In my mind, there are two distinct questions here concerning Reyes. The first is, "Should they trade him?" The second is,  "Should they commit to him long-term?" They intersect. But they are different questions.

So let's address the first question Tuesday, and the second one Wednesday. And the answer to the first one, again, is, "As long as they're not in the race? Absolutely."

If the Mets were so inclined, then Fred and Jeff Wilpon, Sandy Alderson and Terry Collins could sit Reyes in a meeting room at Citi Field on, say, July 15 and deliver this speech:

"Jose, we think the world of you. We want you to spend your prime as a Met. We want you to reitre as a Met.

"But there really is no point in you hanging around here for the rest of the season. We're out of the race. Aren't you tired of playing out the string? We feel it's win-win if we trade you. You get to enjoy your first pennant race in a while, and you're gonna bring back some exciting young players in a trade.

"Really, by trading you, we're making ourselves more appealing to you come free agency. You want to win a World Series ring, and by trading you, we'll be closer to that goal than we are today.

"So go ahead to (Cincinnati, San Francisco, wherever), and have a great time. And we'll be waiting for you on the other side."

Is there precedent for such an arrangement? I can of two quasi-parallels: 

1) In spring training of 1997, the Indians traded Kenny Lofton to Atlanta. Lofton spent the '97 season with the Braves, then returned to the Indians as a free agent for the 1998 season.

2) In July of 2003, Baltimore traded Sidney Ponson to San Francisco. Then the Orioles signed Ponson the subsequent winter.

There's an obvious risk in this strategy. Reyes could fall in love with his new club. Or, he could play so well, including on a postseason platform, that he could raise his price to a prohibitive level for the Mets, whose owners might not be able to afford a huge commitment and whose general manager might be philosophically opposed to it, anyway.

We'll delve more into those issues Wednesday. For now, I think it's absolutely worth the risk of trading Reyes, given the return that should be coming.

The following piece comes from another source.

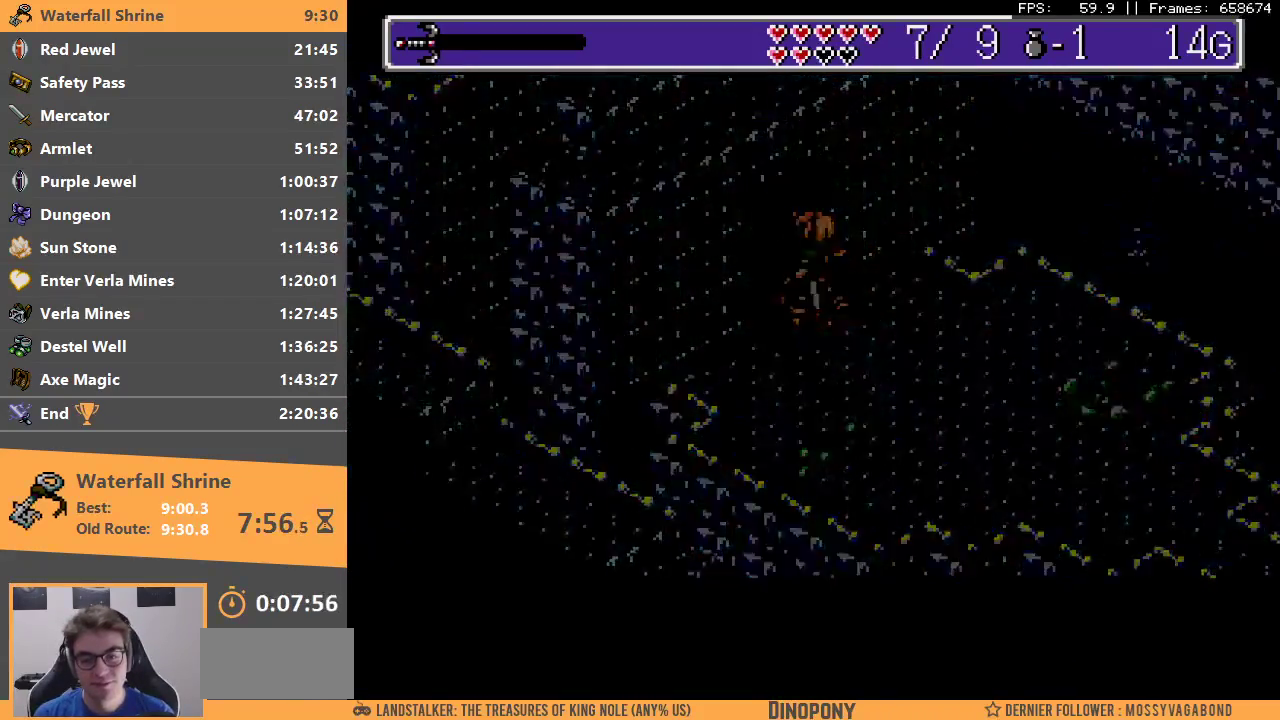
{"buttons": ["B"], "events": [[100, "B", "up"], [167, "B", "down"], [267, "B", "up"], [333, "B", "down"], [433, "B", "up"], [500, "B", "down"]]}
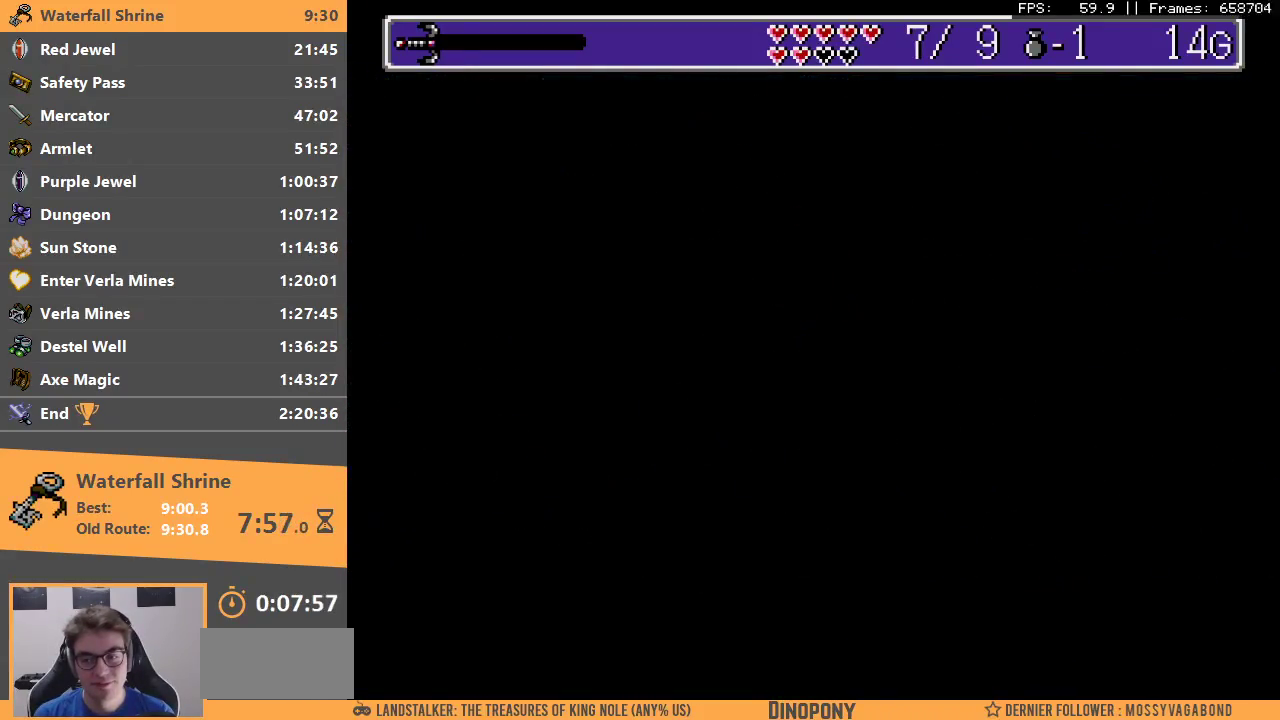
{"buttons": [], "events": [[83, "B", "up"], [150, "B", "down"], [250, "B", "up"]]}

Later today? A contest and a check-in from Yankee Stadium.

--UPDATE, 10:46 a.m.: Got two more examples of this "temporary separation" phenomenon on Twitter.

My buddy Mark Hale from the New York Post asked if Cliff Lee - traded by the Phillies, only to return to them a year later - qualified. I suppose it would, although I don't think the Phillies ever thought they would get Lee back.

And Rob Zloto asked about Mike Bordick, whom the Mets acquired from Baltimore to replace the injured Rey Ordonez in 2000 and who returned to the Orioles for 2001. Absolutely. A very good example.